“ On conclut alors que les mythes sont ainsi entièrement expliqués, qu’ils sont des sortes de dunes littéraires, des amoncellements pittoresques, capricieux, instables formés d’une foule de motifs arrachés, par une érosion qu’on explique de façons diverses, aux quelques quinze cents ou deux mille contes parmi lesquels les vieilles personnes de notre Europe se découpent des répertoires ”.
Georges Dumézil, Les abus de la “ science des contes ”
(in Réhabilitation de Snorri).
À ma famille pour son soutien moral,
À Emeric Moriau – Anar kaluva tielyanna, sermonya!
À Jean-Philippe Qadri, pour son aide précieuse,
À Cédric Fockeu, Semprini, et les interventionnistes
du forum de JRRVF pour leurs suggestions,
À mes chats, Romulus et Vanille.
Introduction
À quoi bon faire un mémoire de plus sur l’un des sujets les plus étudiés de la Terre du Milieu, en l’occurrence ses sources, alors que son créateur lui-même considérait cela comme une fausse piste ? Il écrit dans une lettre de mai 1972 à l’un de ses correspondants :
“I fear you may be right that the search for the sources of The Lord of the Rings [1] is going to occupy academics for a generation or two. I wish this need not be so. To my mind it is the particular use in a particular situation of any motive, whether invented, deliberately borrowed, or unconsciously remembered that is the interesting thing to consider”.
On peut parfaitement comprendre l’angoisse que Tolkien ressentait de voir l’étude de son œuvre uniquement ramenée à un recensement de sources, médiévales et autres, sans noter ce qui fait sa particularité dans la manière de les utiliser et de les altérer. En ce sens, nous pouvons rejoindre l’avis d’Anne C. Petty qui met en garde contre l’intérêt de cataloguer les sources comparativement à celui d’une étude de la structure mythique[2]. Le livre Mythology of Middle-earth[3] de Ruth S. Noel, pour ne citer que lui, est l’exemple type du catalogue de références étymologiques souvent dignes d’intérêt, mais sans le moindre contexte et où le lecteur ne peut finalement pas comprendre les raisons qui ont poussé Tolkien à s’inscrire dans telle ou telle tradition. Et si notre propos est lui aussi d’évoquer les sources de Tolkien, nous tenterons de montrer l’intérêt d’un emprunt ou d’une déformation volontaire de la littérature médiévale par l’auteur vis-à-vis de ses propres critères quant à l’art d’écrire des “ fairy-stories ”.

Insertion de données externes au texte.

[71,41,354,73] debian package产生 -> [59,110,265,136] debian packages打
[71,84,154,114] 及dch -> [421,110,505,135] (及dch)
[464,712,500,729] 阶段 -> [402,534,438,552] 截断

Trop souvent, les études abordant l’œuvre de Tolkien dans une optique inspirée de la mythologie comparée n’ont guère de vue d’ensemble et notent des liens ou des allusions sans en expliciter la relation générale. Les exceptions notables sont évidemment les excellents ouvrages de Verlyn Flieger et T.A.Shippey ainsi qu’en France les travaux de Frédérique Munier[4] sur les éléments de tri-fonctionnalité indo-européenne en Terre du Milieu. Malgré quelques points litigieux, cette dernière entreprise est ambitieuse, tout à fait convaincante et a quelques beaux jours devant elle en termes de tentatives possibles. Mais d’un point de vue général, il nous semble que d’autres liens “ idéologiques ” pouvaient être mis en lumière, tout particulièrement en ce qui concerne le syncrétisme mythique. Néanmoins, de nombreux travaux seront utilisés dans le cadre de cette étude, parfois pour rendre compte de certaines opinions que nous ne partageons pas forcément mais qui méritent d’être citées, d’autres fois afin d’argumenter notre lecture que l’on formulera après une précision nécessaire sur le vocabulaire.